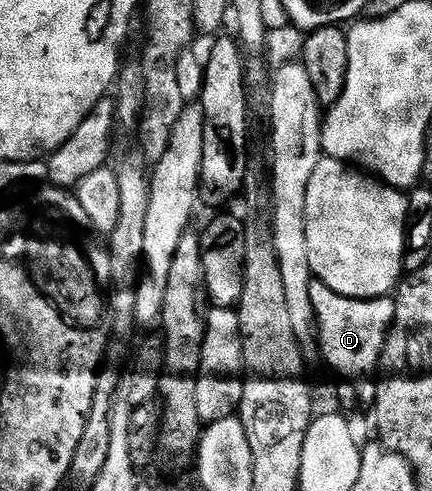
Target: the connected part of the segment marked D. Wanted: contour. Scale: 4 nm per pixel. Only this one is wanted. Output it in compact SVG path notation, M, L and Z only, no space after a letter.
M312 280L309 283L309 299L315 312L317 349L344 378L358 379L376 372L379 352L387 338L387 329L395 314L395 302L390 296L346 297L333 291L325 282Z

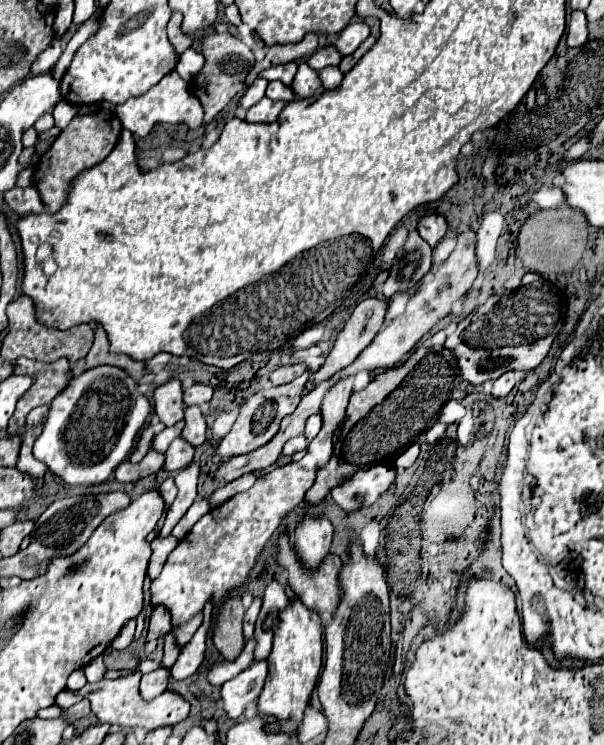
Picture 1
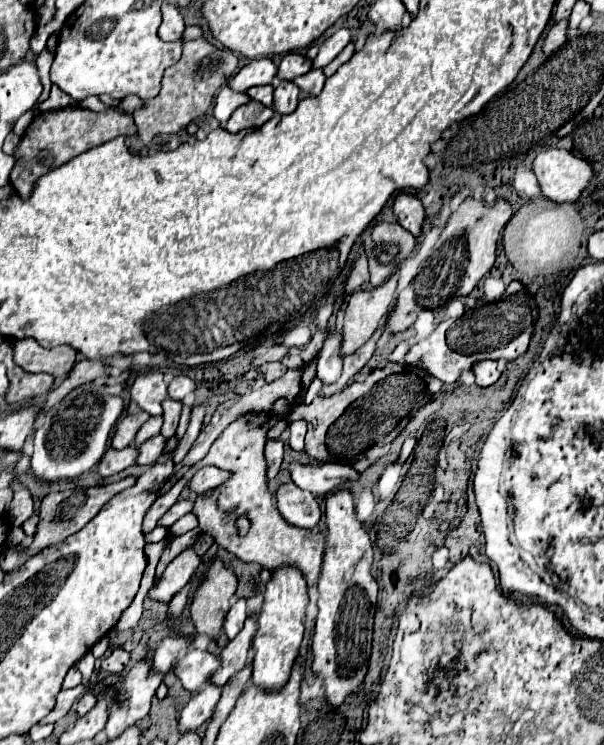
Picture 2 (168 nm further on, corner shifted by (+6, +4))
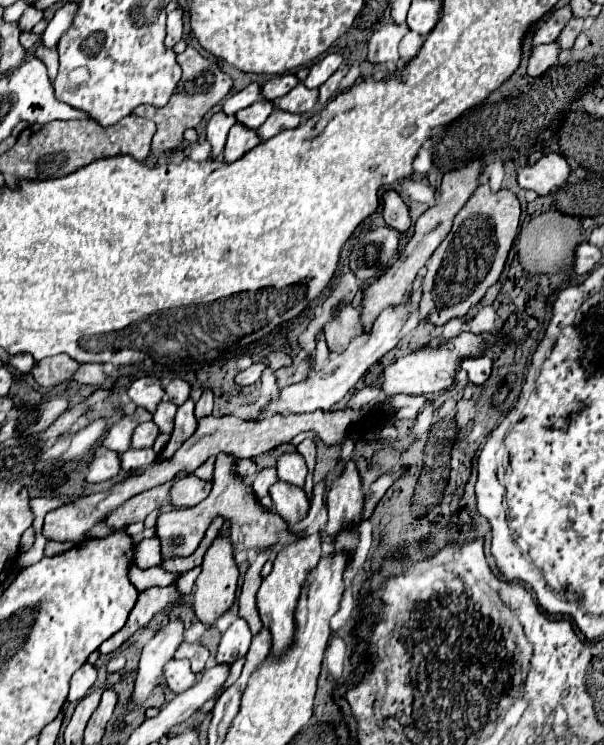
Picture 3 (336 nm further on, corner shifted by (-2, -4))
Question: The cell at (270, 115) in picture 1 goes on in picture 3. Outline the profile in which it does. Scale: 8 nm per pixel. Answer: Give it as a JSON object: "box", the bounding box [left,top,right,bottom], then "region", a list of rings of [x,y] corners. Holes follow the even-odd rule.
{"box":[222,124,258,162],"region":[[[234,124],[228,132],[226,144],[224,144],[224,154],[222,160],[224,162],[236,162],[238,158],[242,158],[246,152],[250,152],[256,144],[258,144],[258,136],[254,130],[244,128],[242,124]]]}

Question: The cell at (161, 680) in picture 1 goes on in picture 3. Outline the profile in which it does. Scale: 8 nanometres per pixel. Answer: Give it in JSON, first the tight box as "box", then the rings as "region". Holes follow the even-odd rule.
{"box":[174,642,208,674],"region":[[[182,642],[180,648],[176,650],[176,656],[174,658],[188,658],[192,662],[192,670],[198,674],[198,672],[204,672],[204,666],[206,666],[206,660],[208,660],[208,648],[194,642]]]}

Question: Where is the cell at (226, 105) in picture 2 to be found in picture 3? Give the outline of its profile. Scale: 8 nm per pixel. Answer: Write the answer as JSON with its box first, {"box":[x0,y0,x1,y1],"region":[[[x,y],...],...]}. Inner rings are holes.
{"box":[206,112,236,158],"region":[[[222,112],[214,114],[206,126],[206,140],[212,144],[212,152],[210,152],[210,158],[218,158],[224,150],[224,142],[226,142],[226,136],[228,136],[228,130],[236,124],[236,118],[234,116],[226,116]]]}

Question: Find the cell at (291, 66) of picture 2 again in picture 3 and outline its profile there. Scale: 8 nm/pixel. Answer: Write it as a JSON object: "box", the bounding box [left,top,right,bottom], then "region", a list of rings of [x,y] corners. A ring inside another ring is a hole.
{"box":[262,74,298,102],"region":[[[294,74],[276,76],[276,78],[268,80],[266,84],[262,84],[262,98],[274,102],[276,98],[282,98],[286,92],[290,92],[296,84],[298,84],[298,78]]]}

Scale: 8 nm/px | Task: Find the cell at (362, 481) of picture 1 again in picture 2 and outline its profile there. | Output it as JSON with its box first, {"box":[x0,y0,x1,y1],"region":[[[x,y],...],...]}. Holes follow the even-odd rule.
{"box":[290,464,360,496],"region":[[[290,464],[292,480],[298,488],[312,492],[314,496],[326,496],[336,492],[346,480],[358,480],[360,472],[348,464]]]}

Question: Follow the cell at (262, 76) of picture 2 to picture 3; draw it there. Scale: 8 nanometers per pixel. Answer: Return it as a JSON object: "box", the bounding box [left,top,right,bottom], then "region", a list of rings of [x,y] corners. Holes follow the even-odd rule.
{"box":[222,84,260,116],"region":[[[250,84],[250,86],[246,86],[244,90],[240,90],[238,94],[230,96],[230,98],[224,102],[222,112],[232,116],[232,114],[236,114],[238,110],[248,108],[250,104],[254,104],[258,98],[260,98],[260,86],[258,86],[258,84]]]}

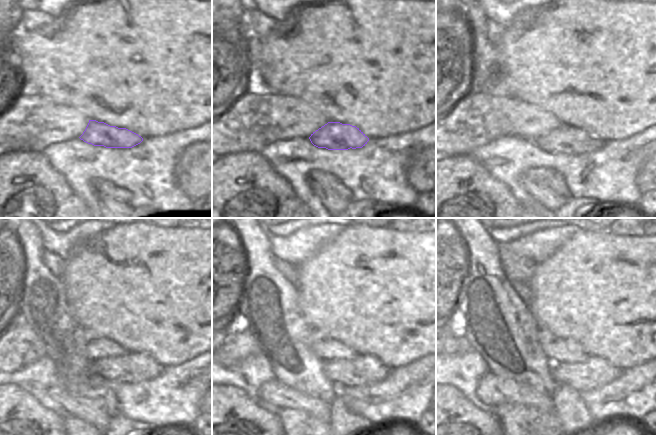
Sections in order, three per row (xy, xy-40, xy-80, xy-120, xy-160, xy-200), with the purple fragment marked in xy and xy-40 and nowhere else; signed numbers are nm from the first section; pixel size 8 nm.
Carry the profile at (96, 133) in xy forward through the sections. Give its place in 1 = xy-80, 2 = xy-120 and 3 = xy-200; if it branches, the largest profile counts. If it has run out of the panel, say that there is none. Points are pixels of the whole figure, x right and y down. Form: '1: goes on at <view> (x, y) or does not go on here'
1: goes on at xy-80 (565, 139)
2: goes on at xy-120 (133, 367)
3: goes on at xy-200 (595, 372)

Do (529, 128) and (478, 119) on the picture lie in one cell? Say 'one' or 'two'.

# WHAT YOU SHOULD DO:
All lines above that include the word "further" should be located and copied.

# SOLUTION TO THIS TASK:
Picture 2 (168 nm further on, corner shifted by (+6, +4))
Picture 3 (336 nm further on, corner shifted by (-2, -4))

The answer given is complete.